HazyResearch / pdftotree

:evergreen_tree: A tool for converting PDF into hOCR with text, tables, and figures being recognized and preserved.
MIT License
428 stars 90 forks source link

Missing function at pdf_utils.py (analyze_pages) #105

Closed busekuz closed 3 years ago

busekuz commented 3 years ago

Hello all!

I have been trying to run extract_tables on given paleo dataset.
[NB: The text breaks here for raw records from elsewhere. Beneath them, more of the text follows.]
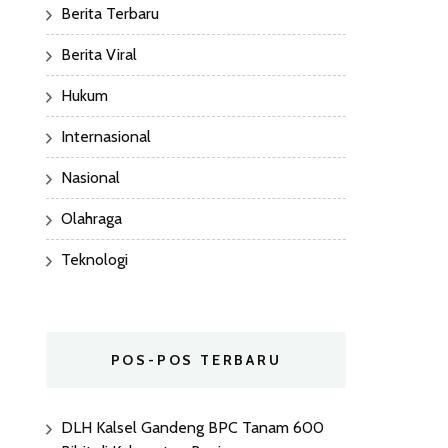
Berita Terbaru
Berita Viral
Hukum
Internasional
Nasional
Olahraga
Teknologi
POS-POS TERBARU
DLH Kalsel Gandeng BPC Tanam 600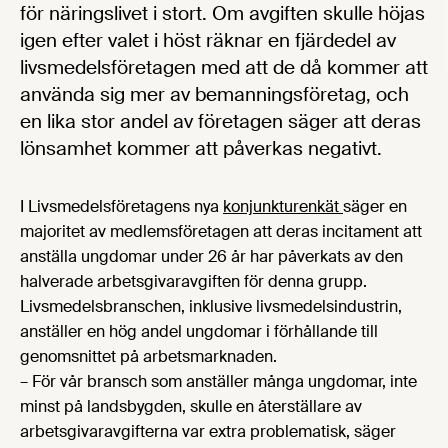
för näringslivet i stort. Om avgiften skulle höjas
igen efter valet i höst räknar en fjärdedel av
livsmedelsföretagen med att de då kommer att
använda sig mer av bemanningsföretag, och
en lika stor andel av företagen säger att deras
lönsamhet kommer att påverkas negativt.
I Livsmedelsföretagens nya
konjunkturenkät
säger en
majoritet av medlemsföretagen att deras incitament att
anställa ungdomar under 26 år har påverkats av den
halverade arbetsgivaravgiften för denna grupp.
Livsmedelsbranschen, inklusive livsmedelsindustrin,
anställer en hög andel ungdomar i förhållande till
genomsnittet på arbetsmarknaden.
– För vår bransch som anställer många ungdomar, inte
minst på landsbygden, skulle en återställare av
arbetsgivaravgifterna var extra problematisk, säger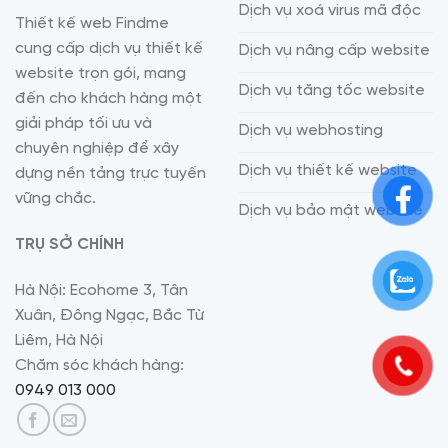
Dịch vụ xoá virus mã độc
Thiết kế web Findme
cung cấp dịch vụ thiết kế
Dịch vụ nâng cấp website
website trọn gói, mang
Dịch vụ tăng tốc website
đến cho khách hàng một
giải pháp tối ưu và
Dịch vụ webhosting
chuyên nghiệp để xây
Dịch vụ thiết kế website
dựng nền tảng trực tuyến
vững chắc.
Dịch vụ bảo mật website
TRỤ SỞ CHÍNH
Hà Nội: Ecohome 3, Tân
Xuân, Đông Ngạc, Bắc Từ
Liêm, Hà Nội
Chăm sóc khách hàng:
0949 013 000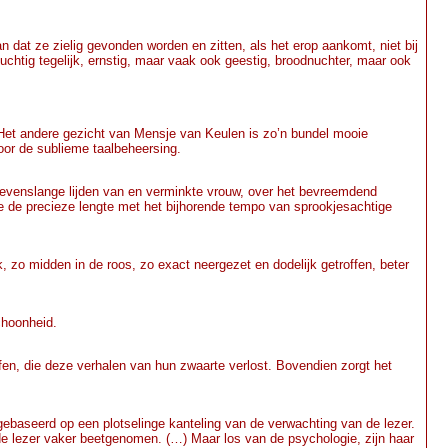
 dat ze zielig gevonden worden en zitten, als het erop aankomt, niet bij
uchtig tegelijk, ernstig, maar vaak ook geestig, broodnuchter, maar ook
 Het andere gezicht van Mensje van Keulen is zo’n bundel mooie
voor de sublieme taalbeheersing.
 levenslange lijden van en verminkte vrouw, over het bevreemdend
e de precieze lengte met het bijhorende tempo van sprookjesachtige
k, zo midden in de roos, zo exact neergezet en dodelijk getroffen, beter
choonheid.
effen, die deze verhalen van hun zwaarte verlost. Bovendien zorgt het
gebaseerd op een plotselinge kanteling van de verwachting van de lezer.
t de lezer vaker beetgenomen. (…) Maar los van de psychologie, zijn haar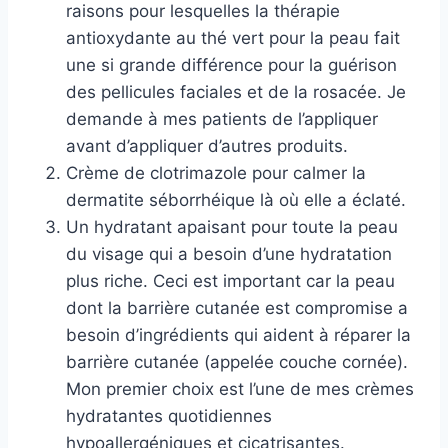
raisons pour lesquelles la thérapie
antioxydante au thé vert pour la peau fait
une si grande différence pour la guérison
des pellicules faciales et de la rosacée. Je
demande à mes patients de l’appliquer
avant d’appliquer d’autres produits.
Crème de clotrimazole pour calmer la
dermatite séborrhéique là où elle a éclaté.
Un hydratant apaisant pour toute la peau
du visage qui a besoin d’une hydratation
plus riche. Ceci est important car la peau
dont la barrière cutanée est compromise a
besoin d’ingrédients qui aident à réparer la
barrière cutanée (appelée couche cornée).
Mon premier choix est l’une de mes crèmes
hydratantes quotidiennes
hypoallergéniques et cicatrisantes.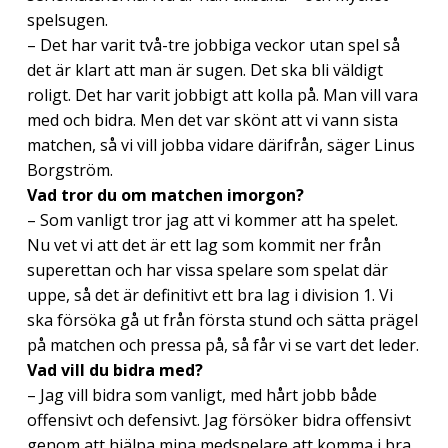
spelsugen.
– Det har varit två-tre jobbiga veckor utan spel så
det är klart att man är sugen. Det ska bli väldigt
roligt. Det har varit jobbigt att kolla på. Man vill vara
med och bidra. Men det var skönt att vi vann sista
matchen, så vi vill jobba vidare därifrån, säger Linus
Borgström.
Vad tror du om matchen imorgon?
– Som vanligt tror jag att vi kommer att ha spelet.
Nu vet vi att det är ett lag som kommit ner från
superettan och har vissa spelare som spelat där
uppe, så det är definitivt ett bra lag i division 1. Vi
ska försöka gå ut från första stund och sätta prägel
på matchen och pressa på, så får vi se vart det leder.
Vad vill du bidra med?
– Jag vill bidra som vanligt, med hårt jobb både
offensivt och defensivt. Jag försöker bidra offensivt
genom att hjälpa mina medspelare att komma i bra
But I get an import error at TableExtractML.py when I run the command as,

Traceback (most recent call last): File "bin/extract_tables", line 13, in from pdftotree.ml.TableExtractML import TableExtractorML File "C:\Users\b\Anaconda3\envs\nlp\lib\site-packages\pdftotree\ml\TableExtractML.py", line 21, in from pdftotree.utils.pdf.pdf_utils import analyze_pages, normalize_pdf ImportError: cannot import name 'analyze_pages' from 'pdftotree.utils.pdf.pdf_utils' (C:\Users\b\Anaconda3\envs\nlp\lib\site-packages\pdftotree\utils\pdf\pdf_utils.py)

After that I have checked and seen that there is no analyze_pages function anywhere. Is it possible that there is a mistake at naming or something else?

Thanks!

HiromuHota commented 3 years ago

This issue was introduced by #79 and happens on v0.5.0.